FURTHER STUDIES ON SWELLING OF BRAIN SLICES

Abstract
The fluid in incubated brain tissue slices which is permeable by inulin from the surrounding medium, the "inulin space", consists mostly of fluid taken up in swelling but also of a little of the initial water. Unless the tissue is kept cold until aerobic conditions have been fully established, some fluid is taken up which is not penetrated by inulin and is therefore intracellular. Inulin and sucrose, previously absorbed by slices incubated aerobically in their presence, diffuse quickly from slices when these are placed in inulin-free or sucrose-free medium. This indicates that pinocytosis is not involved in the uptake of swelling fluid by incubated slices. When protein labelled with a fluorescent dye is present in the incubation medium, its distribution in the water of tissue slices is similar to that of inulin. This makes possible microscopic visualization of the water compartment in question. Freezedried preparations of slices of grey or white matter that had been incubated with labelled protein revealed under the fluorescent microscope an area of intense fluorescence in the margins. This indicates that the protein space and, by inference, the inulin space represent a damaged region of the slice and are not a measure of definite extracellular or intracellular compartments. This finding is in agreement with the electron-microscopic evidence for the absence of extensive extracellular space in brain.
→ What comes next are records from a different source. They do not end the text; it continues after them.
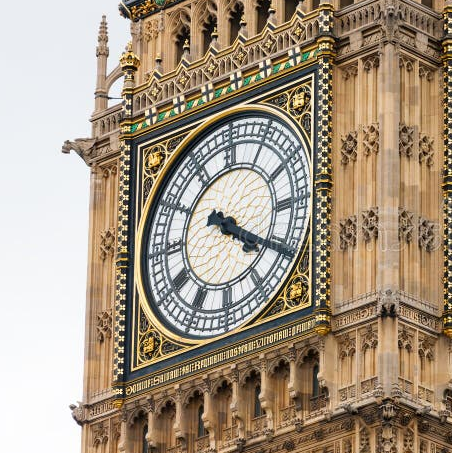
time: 4:20
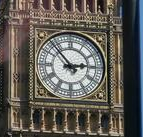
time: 2:53
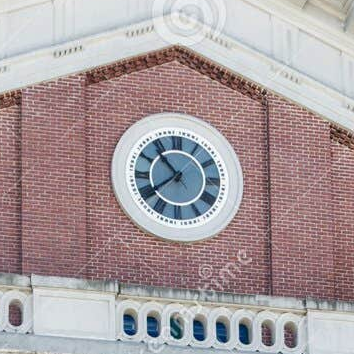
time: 10:38
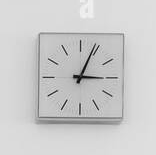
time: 3:04
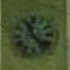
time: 11:22
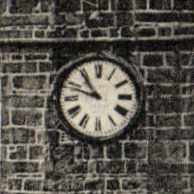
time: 10:48
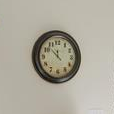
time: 11:52
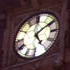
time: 5:09
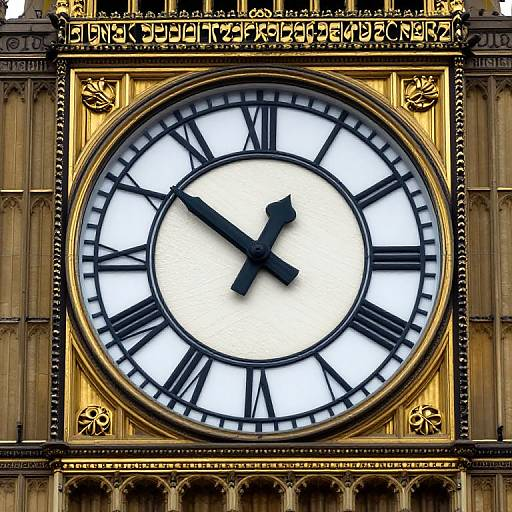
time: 12:51
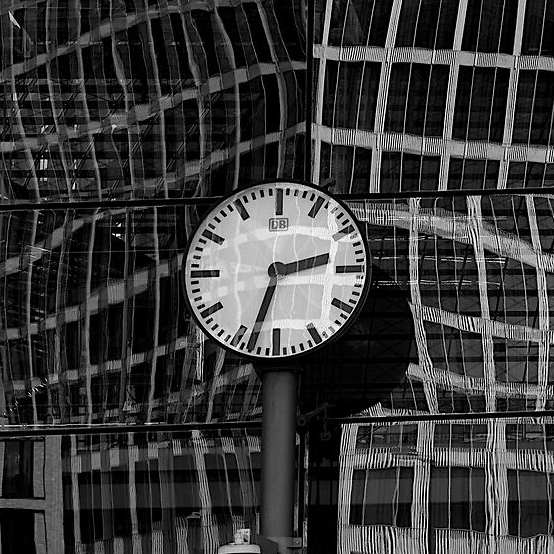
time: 2:33
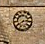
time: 2:39
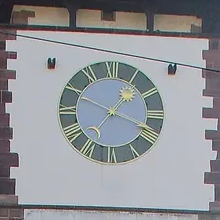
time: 1:18
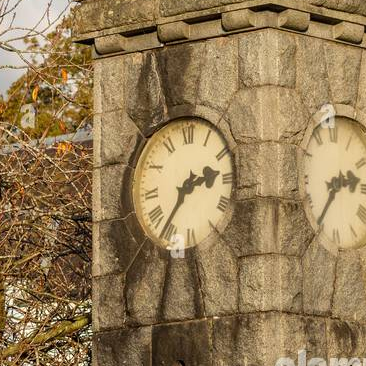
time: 2:36
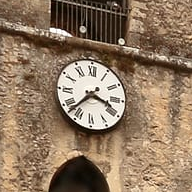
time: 3:37
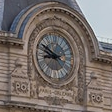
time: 8:49
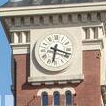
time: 6:18
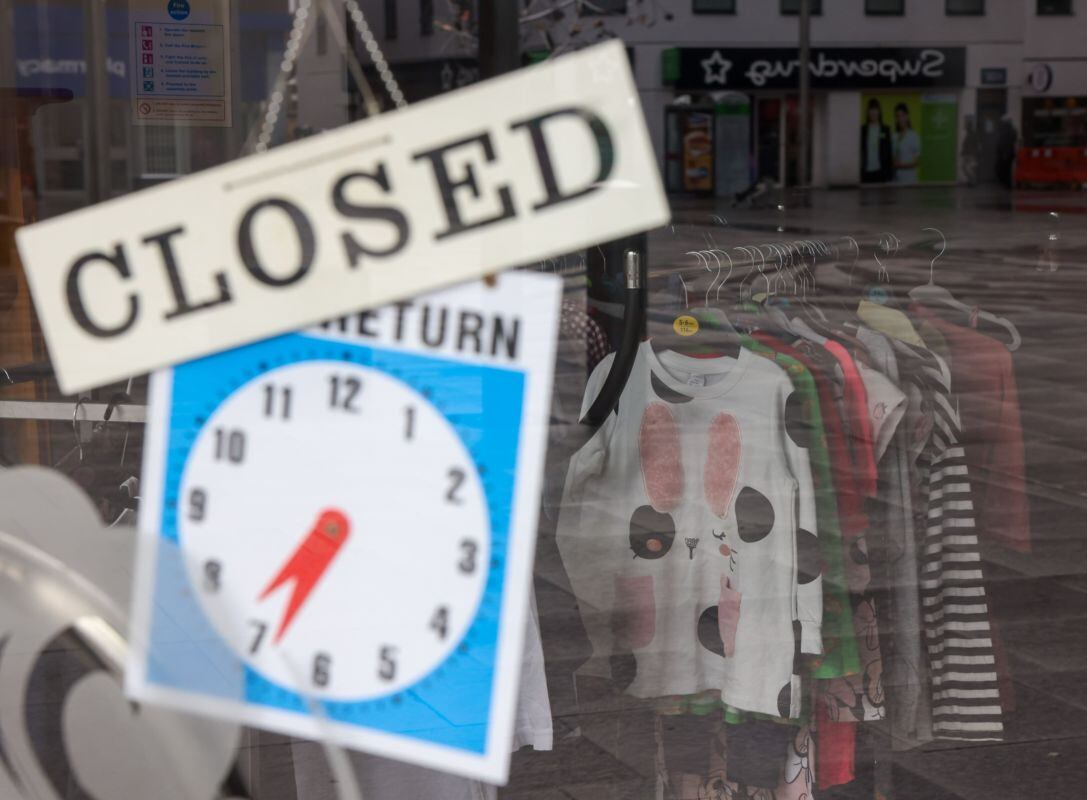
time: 7:34
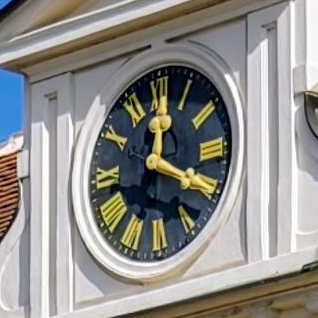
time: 12:19
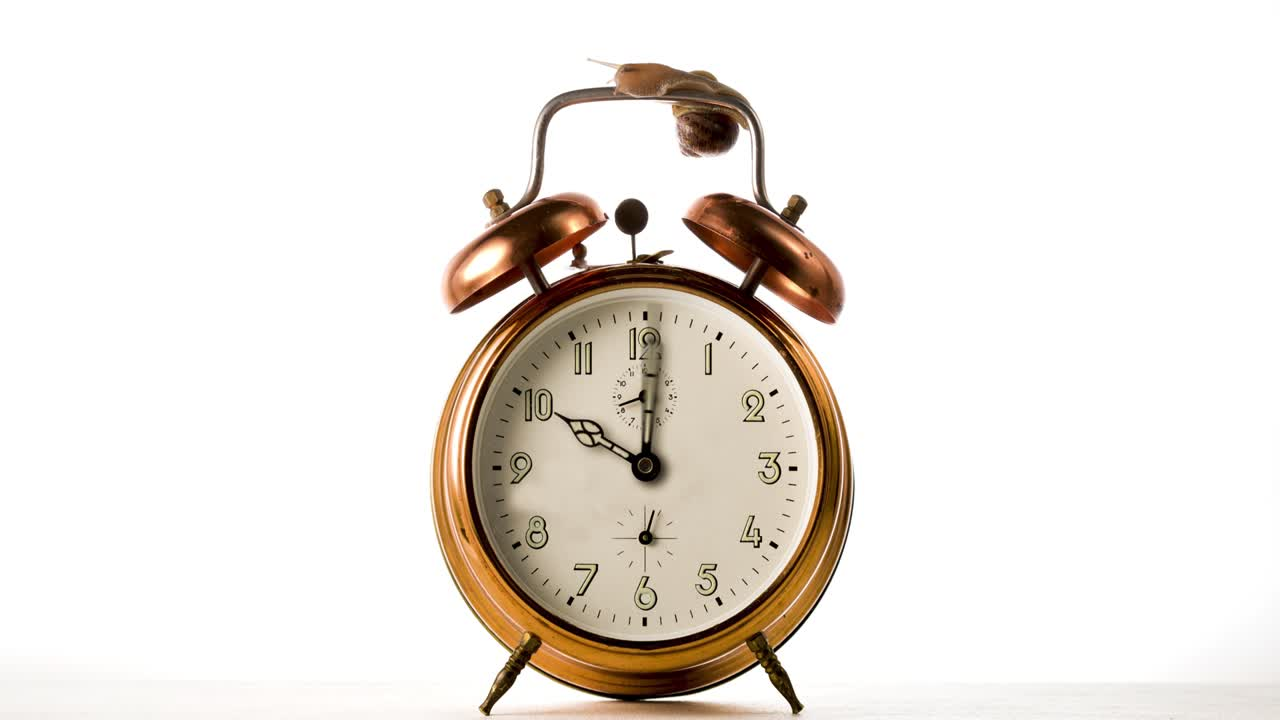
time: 10:00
However, the demonstration that the uptake of the greater part of the swelling fluid is in damaged peripheral areas of the slice is in disagreement with conclusions, drawn from electron-microscopic observations, that swelling occurs exclusively in glial cells. Swollen glial cells may account for a small but significant intracellular swelling in incubated slices. Present studies on effects of fixation of cerebral cortex slices indicate that the swelling which we observe by weighing unfixed tissue should also be observable by electron microscopy.